At 03:06 AM 6/24/97 -0700, James Rogers wrote:
>Hi.
>
>How does cryonics preserve the information in the brain?
>
>It appears to me that given the amount of time required to get the body to
>an appreciably low temperature, it would allow the chemical/ionic
>potentials in the brain to approach something resembling equilibrium.
>Since the brain structure is merely the hardware, wouldn't a brain in
>equilibrium essentially be a blank slate?

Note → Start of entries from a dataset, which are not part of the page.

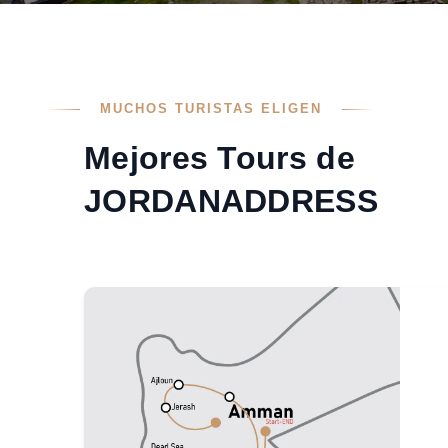
MUCHOS TURISTAS ELIGEN
Mejores Tours de
JORDANADDRESS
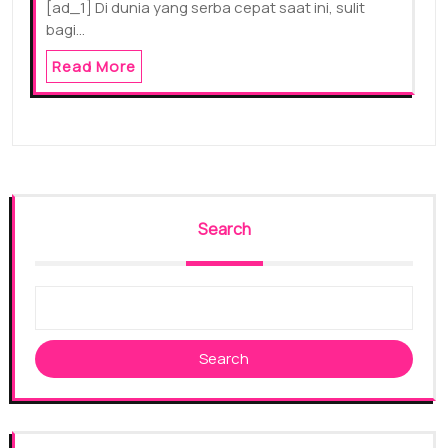
[ad_1] Di dunia yang serba cepat saat ini, sulit
bagi…
Read More
Search
Search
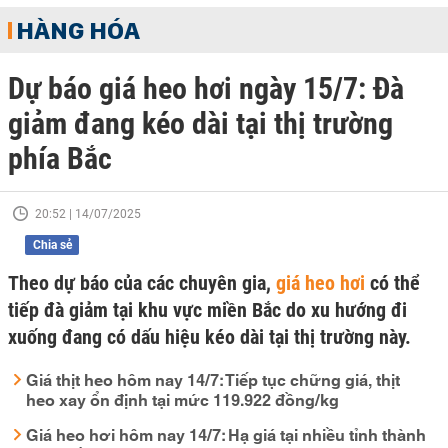
HÀNG HÓA
Dự báo giá heo hơi ngày 15/7: Đà
giảm đang kéo dài tại thị trường
phía Bắc
20:52 | 14/07/2025
Chia sẻ
Theo dự báo của các chuyên gia,
giá heo hơi
có thể
tiếp đà giảm tại khu vực miền Bắc do xu hướng đi
xuống đang có dấu hiệu kéo dài tại thị trường này.
Giá thịt heo hôm nay 14/7: Tiếp tục chững giá, thịt
heo xay ổn định tại mức 119.922 đồng/kg
Giá heo hơi hôm nay 14/7: Hạ giá tại nhiều tỉnh thành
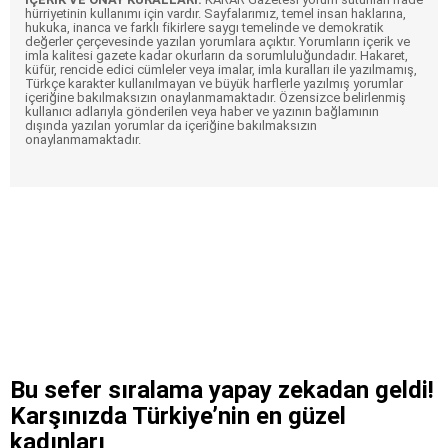
hürriyetinin kullanımı için vardır. Sayfalarımız, temel insan haklarına,
hukuka, inanca ve farklı fikirlere saygı temelinde ve demokratik
değerler çerçevesinde yazılan yorumlara açıktır. Yorumların içerik ve
imla kalitesi gazete kadar okurların da sorumluluğundadır. Hakaret,
küfür, rencide edici cümleler veya imalar, imla kuralları ile yazılmamış,
Türkçe karakter kullanılmayan ve büyük harflerle yazılmış yorumlar
içeriğine bakılmaksızın onaylanmamaktadır. Özensizce belirlenmiş
kullanıcı adlarıyla gönderilen veya haber ve yazının bağlamının
dışında yazılan yorumlar da içeriğine bakılmaksızın
onaylanmamaktadır.
Bu sefer sıralama yapay zekadan geldi!
Karşınızda Türkiye’nin en güzel
kadınları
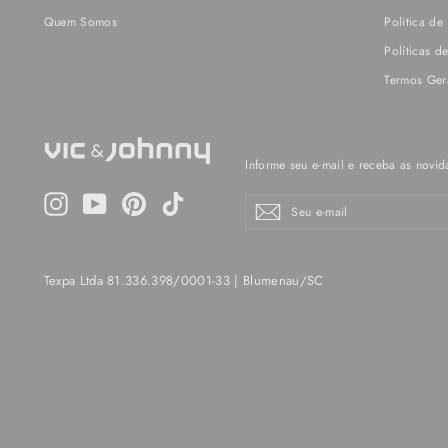
Quem Somos
Politica de
Políticas d
Termos Ger
Informe seu e-mail e receba as novid
Instagram
YouTube
Pinterest
TikTok
Seu
Enviar
e-
mail
Texpa Ltda 81.336.398/0001-33 | Blumenau/SC​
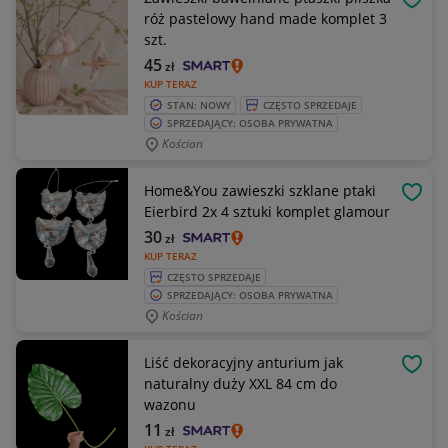
OBSE
róż pastelowy hand made komplet 3
szt.
45
zł
KUP TERAZ
STAN: NOWY
CZĘSTO SPRZEDAJE
SPRZEDAJĄCY: OSOBA PRYWATNA
Kościan
Home&You zawieszki szklane ptaki
OBSE
Eierbird 2x 4 sztuki komplet glamour
30
zł
KUP TERAZ
CZĘSTO SPRZEDAJE
SPRZEDAJĄCY: OSOBA PRYWATNA
Kościan
Liść dekoracyjny anturium jak
OBSE
naturalny duży XXL 84 cm do
wazonu
11
zł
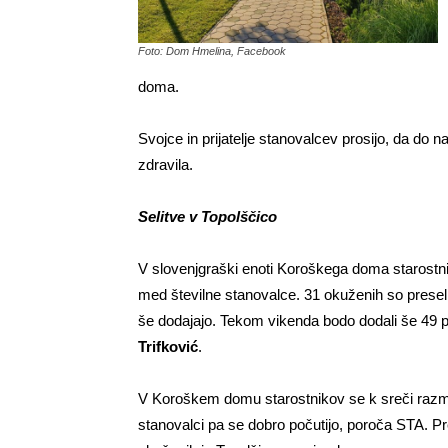
Foto: Dom Hmelina, Facebook
doma.
Svojce in prijatelje stanovalcev prosijo, da do 
zdravila.
Selitve v Topolščico
V slovenjgraški enoti Koroškega doma starostniko
med številne stanovalce. 31 okuženih so preseli
še dodajajo. Tekom vikenda bodo dodali še 49 p
Trifković
.
V Koroškem domu starostnikov se k sreči razmer
stanovalci pa se dobro počutijo, poroča STA. P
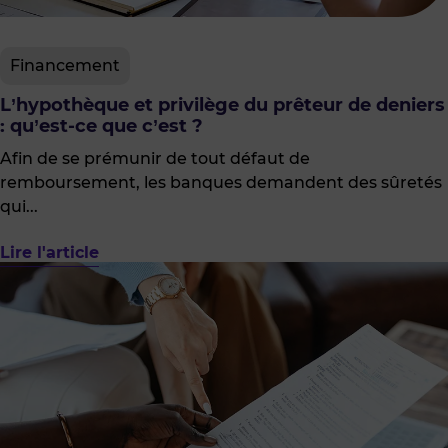
Financement
L’hypothèque et privilège du prêteur de deniers
: qu’est-ce que c’est ?
Afin de se prémunir de tout défaut de
remboursement, les banques demandent des sûretés
qui...
Lire l'article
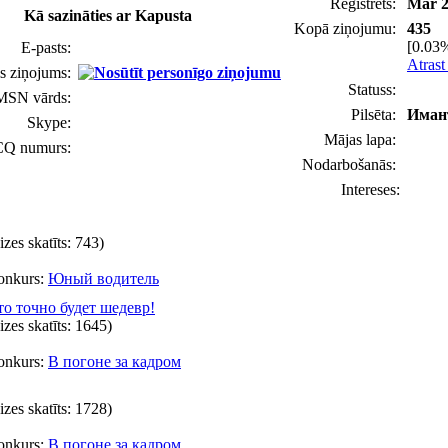
Reģistrēts:
Mar 2
Kā sazināties ar Kapusta
Kopā ziņojumu:
435
[0.03%
E-pasts:
Atrast
s ziņojums:
Statuss:
MSN vārds:
Pilsēta:
Иман
Skype:
Mājas lapa:
CQ numurs:
Nodarbošanās:
Intereses:
eizes skatīts: 743)
onkurs:
Юный водитель
то точно будет шедевр!
eizes skatīts: 1645)
onkurs:
В погоне за кадром
eizes skatīts: 1728)
onkurs:
В погоне за кадром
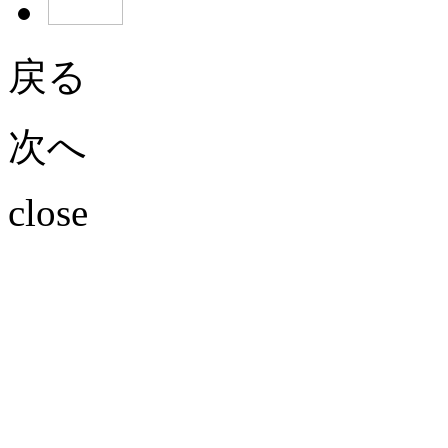
戻る
次へ
close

Chemical potentials in your brain only store information for a few seconds
or minutes ("short-term memory"). Information that lasts longer than this
is stored as permanent microstructural changes, and will be preserved by
freezing. Head injuries, electroshock and deep anaesthesia all wipe out the
chemical potentials, and the result is that you lose a short while of memory
from before the insult. But destruction of short-term memory certainly
doesn't disrupt your personality.

>Also, on a more technical side, is liquid Nitrogen capable of stopping
>ion/molecular transport, or just slowing it down? If there was small but
>finite transport activity, it would put a "shelf-life" on information
>stored in a cryo-brain.

The rates of chemical activity are too small to measure at that temperature,
but theory and experiment agree that the rates drop exponentially with
temperature, so we can measure the rates at higher temperatures and
extrapolate. The result is a shelf-life of centuries.